Why we speak Starbucks

How brands use language to create tribes

By Michael Waters

You used to be able to walk into a café and get a coffee with minimal fuss. These days ordering a drink requires knowledge of a sophisticated lexicon. Seasoned customers of Starbucks, the world’s biggest chain of coffee shops, utter a rapid-fire trail of adjectives when asking for a drink, rehearsing a menu system that blends generic descriptions of hot drinks – half caf, black, no-whip – with branded jargon. Instead of small, medium and large, the company touts its own set of sizes: tall, grande, venti and trenta (the last two are trademarked by Starbucks). The coffee chain also has a particular language to describe how the milk should be added, referring to macchiatos as “marble” and mochas as “zebra”. Starbucks even uses its own grammar: you say your size before your syrup, your preferred milk before your primary drink.

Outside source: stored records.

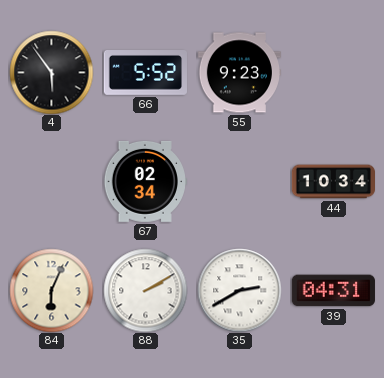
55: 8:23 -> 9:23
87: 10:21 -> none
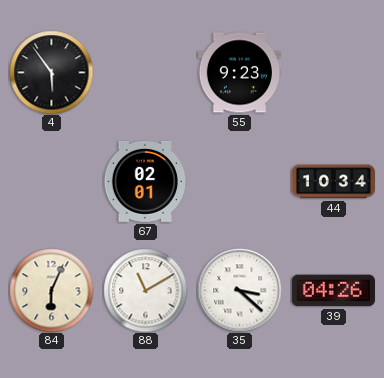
66: 5:52 -> none
67: 02:34 -> 02:01
88: 2:10 -> 11:10
35: 2:40 -> 3:22
39: 04:31 -> 04:26
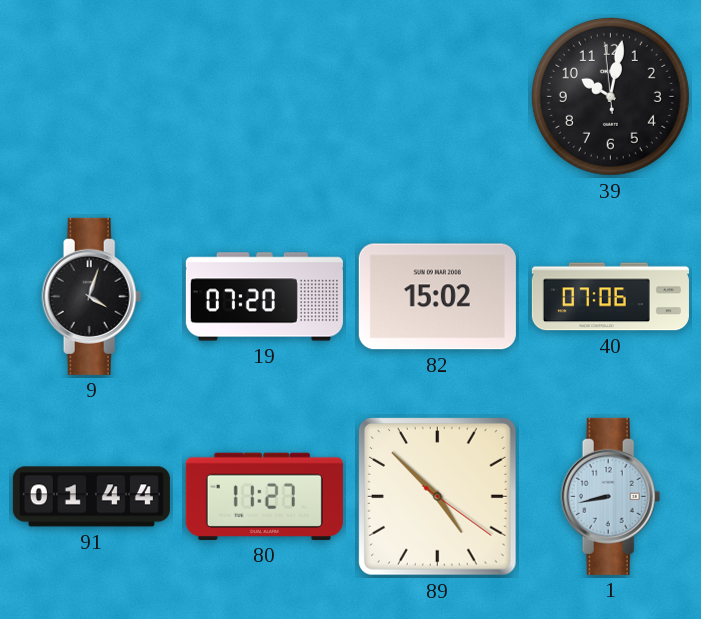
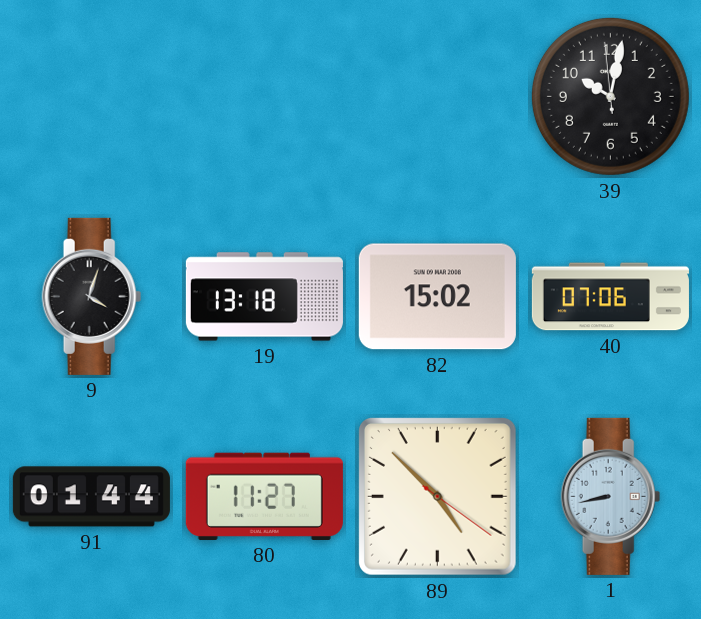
19: 07:20 -> 13:18
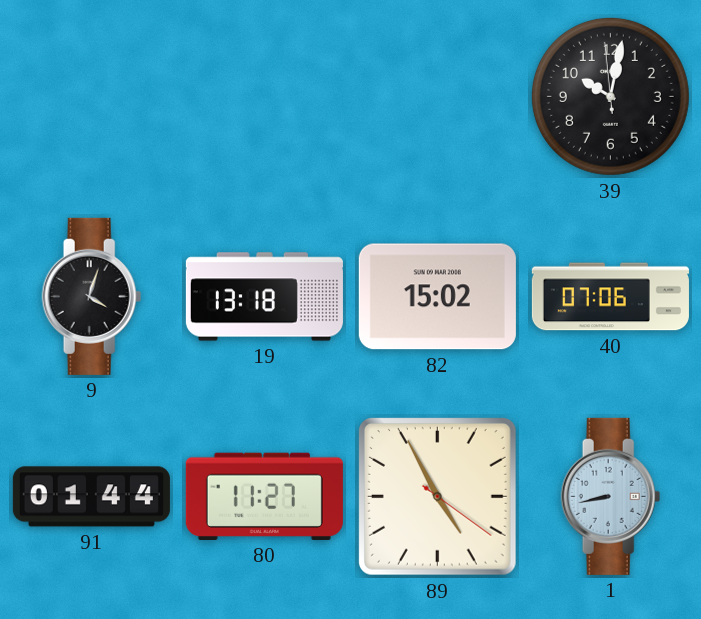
89: 4:52 -> 4:55
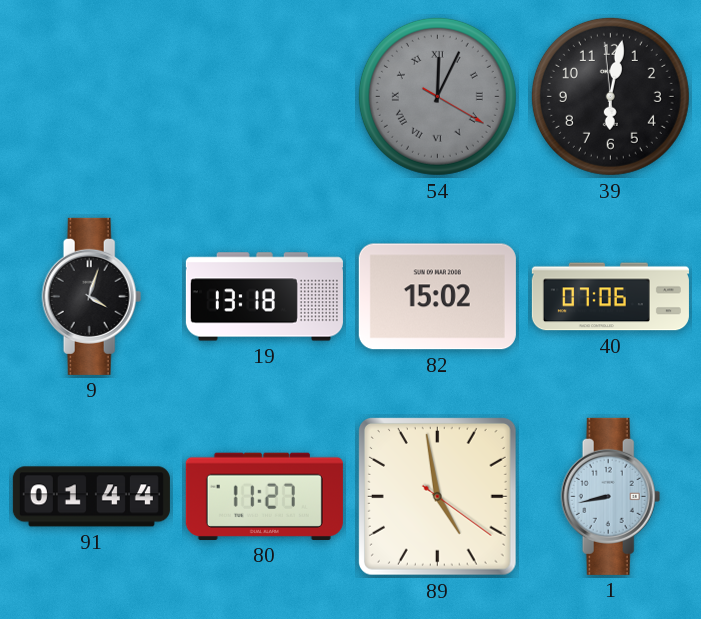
54: none -> 12:04
39: 10:01 -> 6:01
89: 4:55 -> 4:58
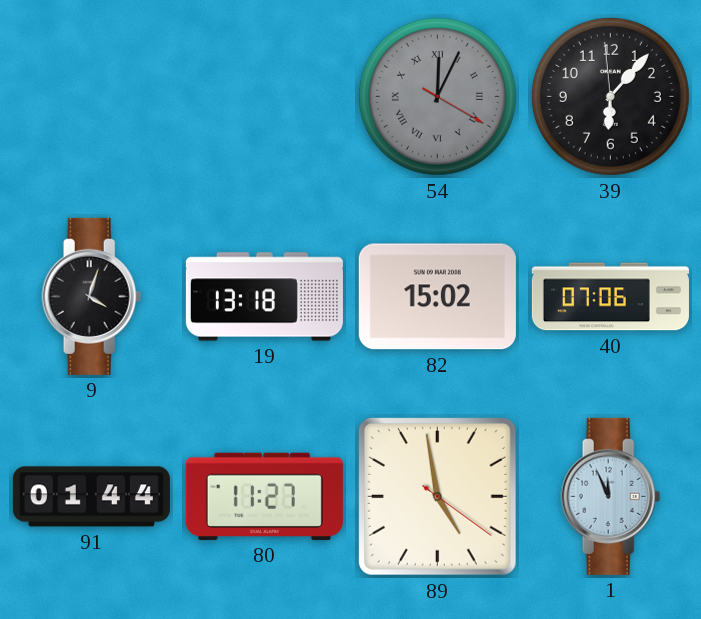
39: 6:01 -> 6:06
1: 8:43 -> 11:56
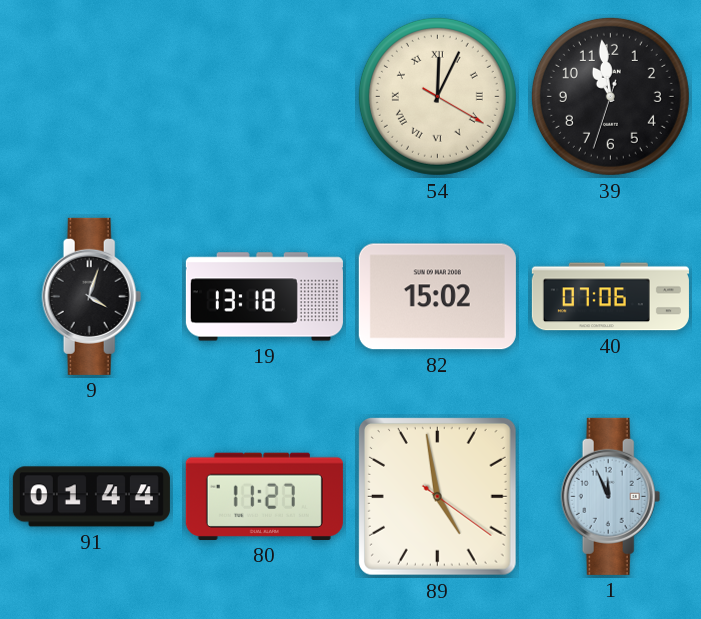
54 dial: grey -> cream
39: 6:06 -> 10:58
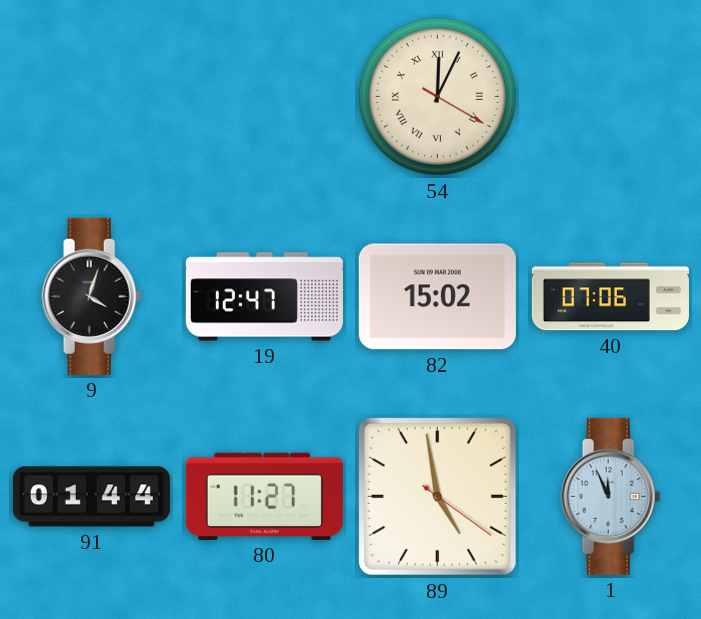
39: 10:58 -> none
19: 13:18 -> 12:47
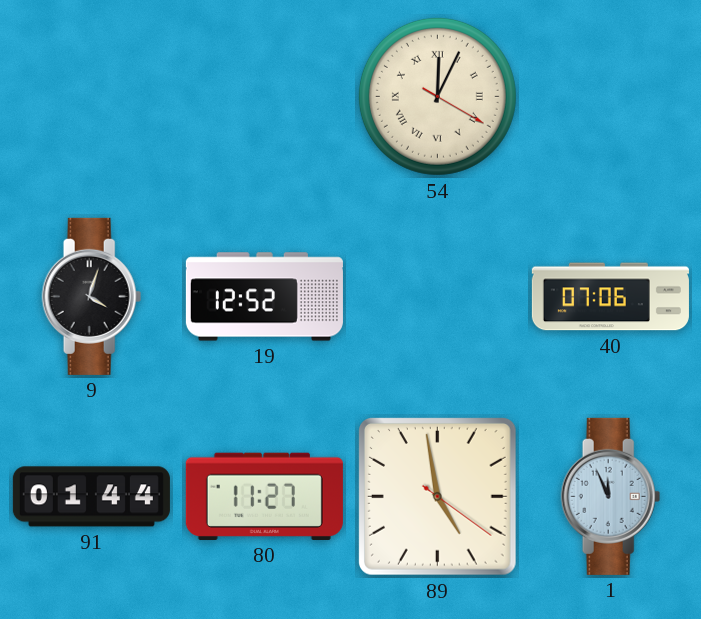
19: 12:47 -> 12:52
82: 15:02 -> none
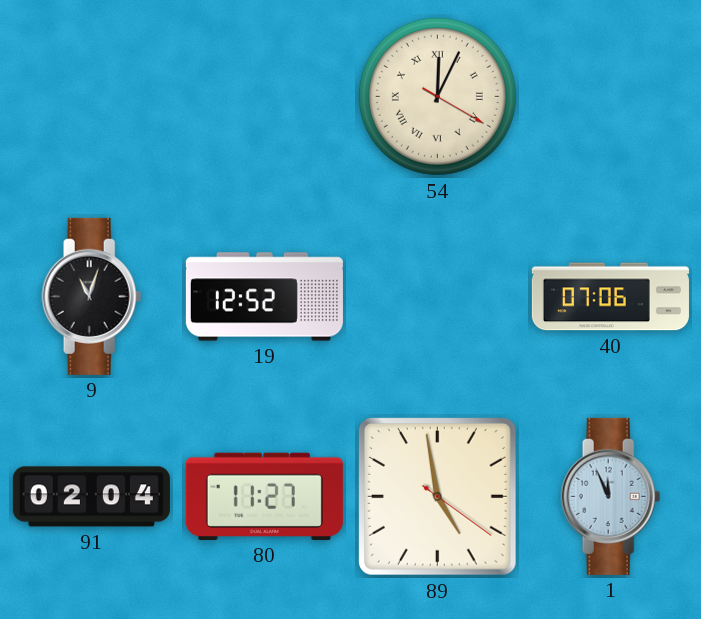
9: 4:03 -> 11:03
91: 01:44 -> 02:04
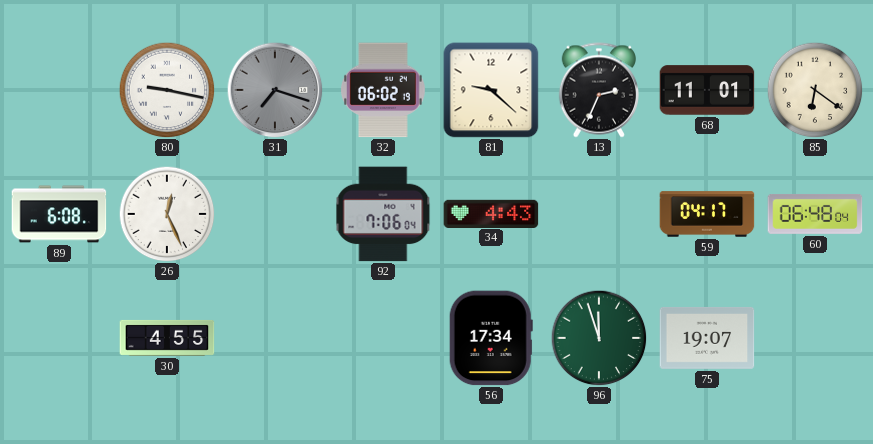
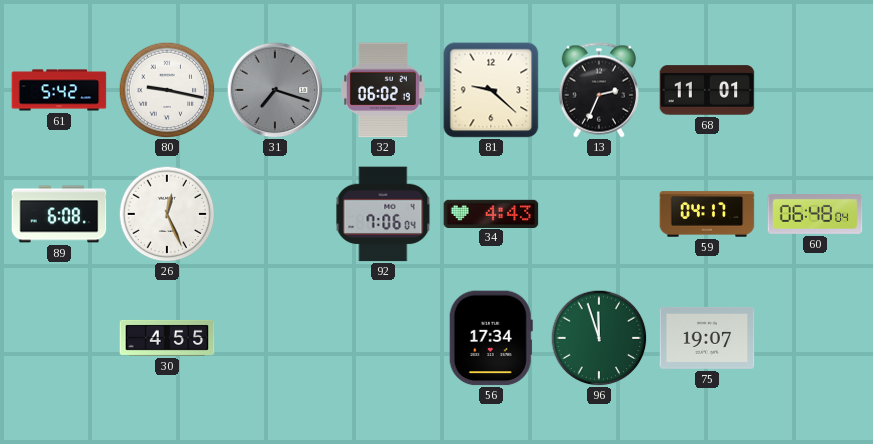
61: none -> 5:42
85: 6:21 -> none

The company enshrined these linguistic rules in a booklet in 2003, “Make It Your Drink”. Starbucks claims it came up with the system to enable baristas to make drinks more quickly and efficiently. Branding experts say it is also an ingenious way of forging customer loyalty. Companies that persuade people to use their own terminology create “a sense of belonging and enhanced loyalty to the brand” according to Dawn Lerman, a professor of marketing at Fordham University in New York, in her book “The Language of Branding”.